*** Begin section ***
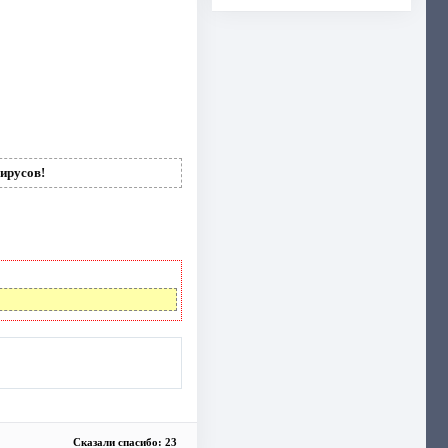
ирусов!
Сказали спасибо: 23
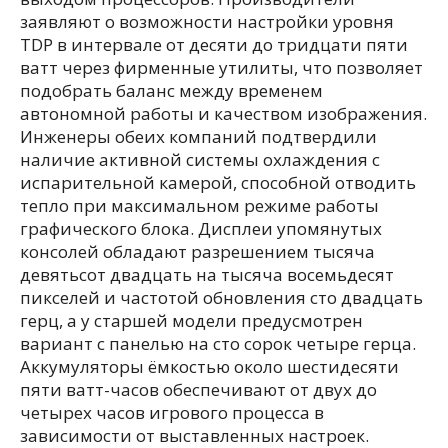
заявляют о возможности настройки уровня
TDP в интервале от десяти до тридцати пяти
ватт через фирменные утилиты, что позволяет
подобрать баланс между временем
автономной работы и качеством изображения.
Инженеры обеих компаний подтвердили
наличие активной системы охлаждения с
испарительной камерой, способной отводить
тепло при максимальном режиме работы
графического блока. Дисплеи упомянутых
консолей обладают разрешением тысяча
девятьсот двадцать на тысяча восемьдесят
пикселей и частотой обновления сто двадцать
герц, а у старшей модели предусмотрен
вариант с панелью на сто сорок четыре герца.
Аккумуляторы ёмкостью около шестидесяти
пяти ватт-часов обеспечивают от двух до
четырех часов игрового процесса в
зависимости от выставленных настроек.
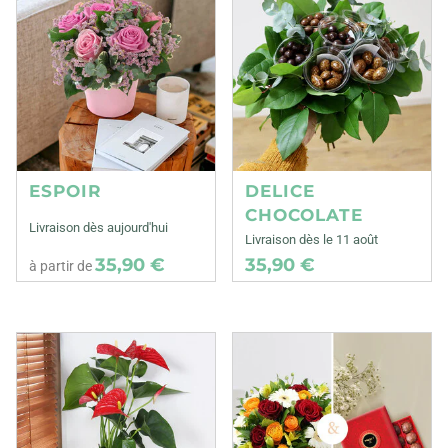
ESPOIR
DELICE
CHOCOLATE
Livraison dès aujourd'hui
Livraison dès le 11 août
35,90 €
35,90 €
à partir de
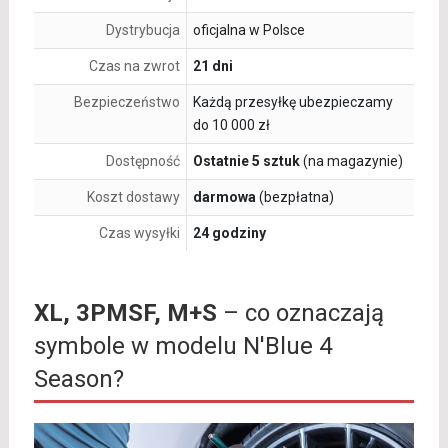
Dystrybucja
oficjalna w Polsce
Czas na zwrot
21 dni
Bezpieczeństwo
Każdą przesyłkę ubezpieczamy
do 10 000 zł
Dostępność
Ostatnie 5 sztuk
(na magazynie)
Koszt dostawy
darmowa
(bezpłatna)
Czas wysyłki
24 godziny
XL, 3PMSF, M+S
– co oznaczają
symbole w modelu N'Blue 4
Season?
*** End section ***
-- WHAT THE EXERCISE ASKS --
Copy each line, exactly, that falls between the line containing "Każdą przesyłkę ubezpieczamy" and the end of the entries, both included.

-- EXPECTED OUTPUT --
Każdą przesyłkę ubezpieczamy
do 10 000 zł
Dostępność
Ostatnie 5 sztuk
(na magazynie)
Koszt dostawy
darmowa
(bezpłatna)
Czas wysyłki
24 godziny
XL, 3PMSF, M+S
– co oznaczają
symbole w modelu N'Blue 4
Season?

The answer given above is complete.